After lunch I am asked to await further instructions in the staff room. In the room are two girls, one of which has been selected to till train me. I introduce myself and then listen to how she is too tired and bored to bother teaching me anything. Great stuff. I spend the next hour pretending to comprehend processing gift cards, club cards, credit cards, vouchers, lottery payouts, refunds, company cheques, hard cash, coupons etc on the incredibly convoluted computerised till system that crashes every five minutes. It was all so bewildering and I hadn’t even made it on to the shop floor.

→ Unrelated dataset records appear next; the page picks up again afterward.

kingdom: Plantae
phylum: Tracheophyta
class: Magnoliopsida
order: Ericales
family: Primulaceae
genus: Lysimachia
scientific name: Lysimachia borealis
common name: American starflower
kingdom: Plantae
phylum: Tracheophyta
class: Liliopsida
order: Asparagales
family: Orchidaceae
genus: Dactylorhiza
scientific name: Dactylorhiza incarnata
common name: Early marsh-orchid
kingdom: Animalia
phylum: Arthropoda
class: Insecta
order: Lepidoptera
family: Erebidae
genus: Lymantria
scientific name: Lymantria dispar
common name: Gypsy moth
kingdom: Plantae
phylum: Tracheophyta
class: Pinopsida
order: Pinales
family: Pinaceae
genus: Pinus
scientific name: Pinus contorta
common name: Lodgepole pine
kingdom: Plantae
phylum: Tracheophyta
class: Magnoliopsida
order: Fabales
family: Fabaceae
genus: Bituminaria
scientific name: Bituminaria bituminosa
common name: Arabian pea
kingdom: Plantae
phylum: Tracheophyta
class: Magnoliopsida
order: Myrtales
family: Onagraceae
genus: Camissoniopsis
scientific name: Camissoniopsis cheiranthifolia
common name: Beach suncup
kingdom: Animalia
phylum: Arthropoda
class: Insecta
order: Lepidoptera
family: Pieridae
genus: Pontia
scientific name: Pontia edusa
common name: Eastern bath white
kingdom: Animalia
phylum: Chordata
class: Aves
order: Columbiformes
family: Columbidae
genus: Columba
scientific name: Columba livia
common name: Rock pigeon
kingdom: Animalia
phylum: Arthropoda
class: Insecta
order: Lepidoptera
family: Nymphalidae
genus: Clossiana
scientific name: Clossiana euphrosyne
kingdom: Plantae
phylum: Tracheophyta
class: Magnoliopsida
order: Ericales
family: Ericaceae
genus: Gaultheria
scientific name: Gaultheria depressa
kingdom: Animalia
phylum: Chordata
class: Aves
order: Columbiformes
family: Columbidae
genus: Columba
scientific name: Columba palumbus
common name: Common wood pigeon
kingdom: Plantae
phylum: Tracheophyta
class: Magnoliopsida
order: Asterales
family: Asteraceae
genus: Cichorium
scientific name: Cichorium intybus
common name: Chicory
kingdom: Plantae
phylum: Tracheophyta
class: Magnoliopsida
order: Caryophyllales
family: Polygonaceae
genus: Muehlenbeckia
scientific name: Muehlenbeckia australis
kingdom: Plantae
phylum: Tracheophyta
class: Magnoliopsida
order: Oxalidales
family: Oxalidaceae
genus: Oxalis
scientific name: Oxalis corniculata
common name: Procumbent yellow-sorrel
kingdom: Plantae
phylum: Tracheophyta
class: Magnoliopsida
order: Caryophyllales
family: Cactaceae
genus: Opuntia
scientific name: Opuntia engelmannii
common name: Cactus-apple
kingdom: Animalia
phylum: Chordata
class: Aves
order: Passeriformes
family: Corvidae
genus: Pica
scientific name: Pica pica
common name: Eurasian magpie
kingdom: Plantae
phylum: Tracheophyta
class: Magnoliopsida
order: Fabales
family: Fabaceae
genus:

But during all this I discover that the girl who is teaching me is really nice and chatty, sarcastic and laconic. We will get on just fine, and it feels good to have an ally finally. Then the manager, whom I hadn’t seen since she fetched me from the staff room that morning, comes in to speed the training along and catches us chatting and not working. Ooops. Therefore training is now over and I am told that I will learn better on the shop floor. But instead of the books floor I am cast into Hades downstairs, where the relentless slog and streams of customers will ensure that my knowledge of how to work the tills will be enchanced, or I’ll have a nervous breakdown.
I am dumped onto a till next to a middle aged man amongst the teenagers, whose job it is to keep an eye on my floundering ineptitude. I seemed to spend the whirlwind of the panicky afternoon permanently tugging at his sleeve like a little schoolboy asking him how to do everything, as customers look at me pityingly: a grown man trying to learn how to work in a shop, ludicrous. I felt like I was a bit special needs. After a couple of hours, the man goes on a break and it’s the girl that first taught me who replaces him. It feels like a reunion with an old friend so I greet her warmly and then proceed to slam the metal till lid down on her finger, thus nearly fracturing it during the following transaction. She is not pleased and in rather a lot of pain. I apologise profusely but neither of us feel any better.
Finally six o’clock arrives.I’d made it. The end of my first day, but I wished it was my last. But it couldn’t get worse.
Right.
Davis said,
May 7, 2009 at 1:18 pm
It seems like your subsequent days will have to be better. That’s definitely some scary stuff. Hope you make it.